I have 5 chicks altogether, 2 of which I bought from a farm, guaranteed to be girls, but the other 3 I was given from a friend who bred them. They are all currently 12 weeks old. All of them are different colours (the 2 from the farm being mostly brown) and all have names (and great personalities!) The 3 who we're not sure what sex they are have both a female and male name!! We don't want any cockerels as we live on a busy estate and think the neighbours might not appreciate it. At the moment we have no idea if we 3 of them are girls or boys so may have to return them if they start to cock a doodle doo! What should I look for to determine the sex of these birds?? Thanks in anticipation.


----------



## Apyl (Jun 20, 2012)

You can post pics. Side views of them standing and frontal comb views are needed. Or you can look your self. Most of the time boys will have larger combs and redden sooner than the females. They also have saddle feathers that flow on either side of their tails while a female has rounded feathers that blend into the tail. Also boys hackle feathers are pointed and females rounded. BUT some breads of females have pointed also. Some breeds can be feather sexed by color as well.


----------



## clairerobinson73 (Aug 28, 2013)

This is Sunshine (or Sunny if male?)


----------



## clairerobinson73 (Aug 28, 2013)

This is Bella (or King Julian?)


----------



## clairerobinson73 (Aug 28, 2013)

And this is Buttercup (or Pepper?)

Trying to get these pics was a challenge!! 
Both Buttercup and Bella fight lots! Bella is definitely the boss; very fast, always at the front of the queue etc....and sometimes a nasty little wot not! 
Thanks in anticipation of your views on the sex of these 3. X


----------



## eqstrnathlete (Dec 9, 2012)

All 3 look like hens to me.


----------



## clairerobinson73 (Aug 28, 2013)

Thanks...we do hope so. Don't really want to have to part with any of them! They are 12 weeks and cluck more than cheep now.
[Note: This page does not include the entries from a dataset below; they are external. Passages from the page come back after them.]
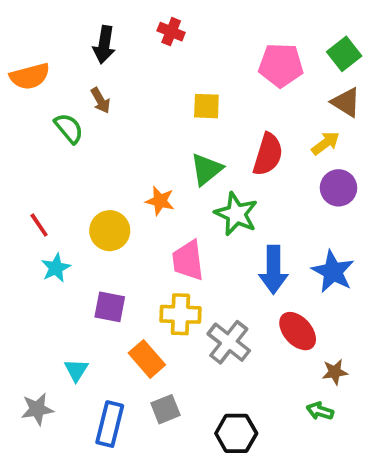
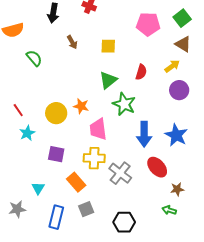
brown arrow: (100, 100) -> (72, 42), moved
red semicircle: (268, 154) -> (141, 72), size x0.7
orange star: (160, 201) -> (81, 106), moved

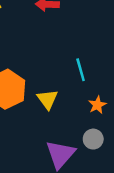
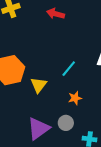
cyan line: (81, 70) -> (69, 69), turned 42

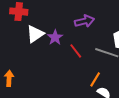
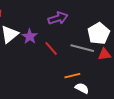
orange line: (95, 79) -> (72, 76), turned 49

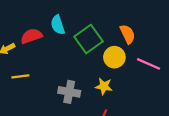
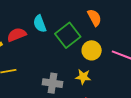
orange semicircle: (128, 34) -> (94, 18), moved

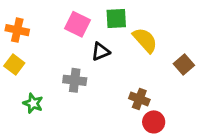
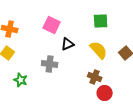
green square: (116, 19) -> (101, 21), moved
yellow semicircle: (145, 40) -> (99, 50), moved

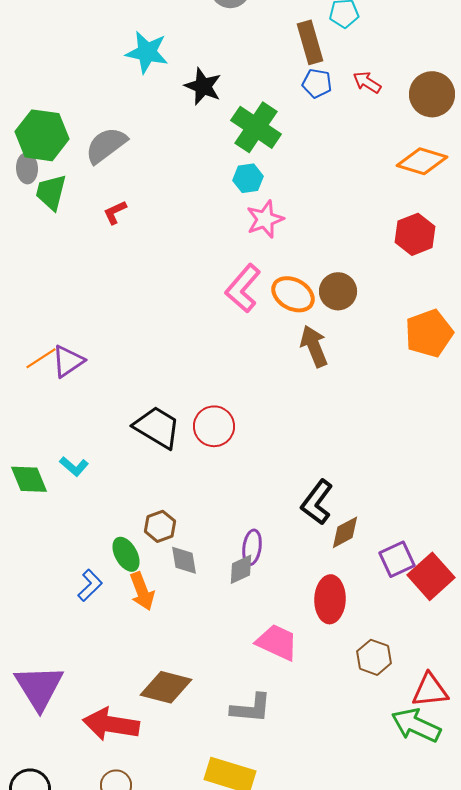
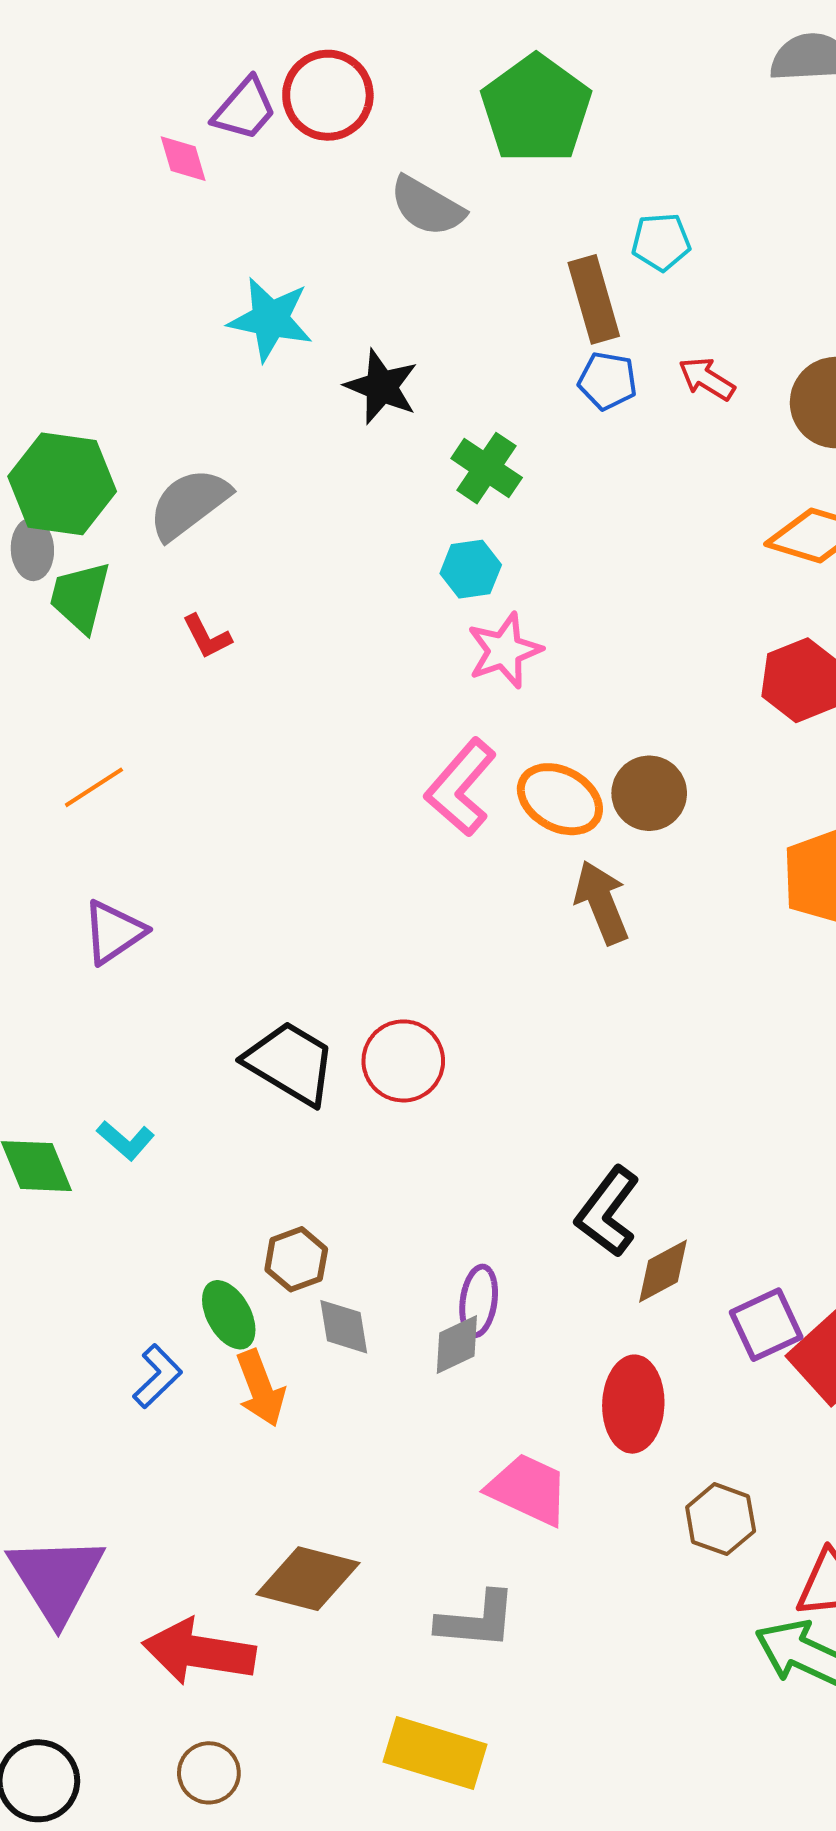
green cross: (256, 127) -> (487, 468), size x0.7
red L-shape: (115, 212) -> (207, 637), turned -92
orange line: (41, 358) -> (94, 787), moved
At what point will a cockerel start crowing?


----------



## clairerobinson73 (Aug 28, 2013)

Anyone else have an opinion on these?


----------



## outsider31 (Sep 20, 2013)

I'm calling hens also, my rooster usually start attempting around 4-5 months old


----------



## clairerobinson73 (Aug 28, 2013)

Thanks for that.


----------



## RickaRae (Aug 12, 2013)

My guess is hens as well. Good luck!!! Even if you end up with a roo, you may want to give it a few months, see if he really does bother the neighbors. I rather like hearing my roos crow.  & some are easily bribed with fresh eggs!


----------



## clairerobinson73 (Aug 28, 2013)

thank you


----------



## ten-acre-farms (Oct 3, 2013)

They look like hens to me.


----------